Count the lines in the entries below that contain the string "образованию", treating uppercase and lowercase as different. Give only the number.

————————

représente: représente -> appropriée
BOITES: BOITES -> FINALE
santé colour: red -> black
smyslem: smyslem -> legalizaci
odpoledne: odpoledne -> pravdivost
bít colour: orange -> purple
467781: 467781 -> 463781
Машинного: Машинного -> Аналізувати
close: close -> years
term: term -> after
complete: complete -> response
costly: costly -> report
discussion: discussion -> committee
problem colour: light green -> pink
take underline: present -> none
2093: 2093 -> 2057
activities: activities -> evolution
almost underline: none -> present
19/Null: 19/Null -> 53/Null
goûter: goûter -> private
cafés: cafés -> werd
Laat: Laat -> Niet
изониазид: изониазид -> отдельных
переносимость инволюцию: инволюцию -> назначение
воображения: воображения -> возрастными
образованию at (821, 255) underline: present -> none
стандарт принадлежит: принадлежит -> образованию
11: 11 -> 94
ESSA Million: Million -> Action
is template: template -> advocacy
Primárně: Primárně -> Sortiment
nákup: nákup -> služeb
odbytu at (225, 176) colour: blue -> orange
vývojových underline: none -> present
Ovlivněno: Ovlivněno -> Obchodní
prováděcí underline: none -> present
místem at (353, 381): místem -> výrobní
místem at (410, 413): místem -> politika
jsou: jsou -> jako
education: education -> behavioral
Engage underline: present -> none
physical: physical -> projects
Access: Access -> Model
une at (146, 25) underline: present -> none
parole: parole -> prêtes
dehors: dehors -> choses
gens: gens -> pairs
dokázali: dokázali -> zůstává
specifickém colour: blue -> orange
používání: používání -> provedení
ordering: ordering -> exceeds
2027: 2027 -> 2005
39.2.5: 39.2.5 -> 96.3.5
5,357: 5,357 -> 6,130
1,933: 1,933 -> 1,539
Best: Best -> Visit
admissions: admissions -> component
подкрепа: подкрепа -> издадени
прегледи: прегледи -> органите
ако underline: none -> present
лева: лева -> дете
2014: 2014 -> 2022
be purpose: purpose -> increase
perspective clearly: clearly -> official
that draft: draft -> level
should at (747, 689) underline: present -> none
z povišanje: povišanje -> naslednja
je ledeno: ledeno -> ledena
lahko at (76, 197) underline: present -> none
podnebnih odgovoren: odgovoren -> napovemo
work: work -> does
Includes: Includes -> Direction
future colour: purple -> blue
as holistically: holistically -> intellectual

————————

FULL ANSWER — 2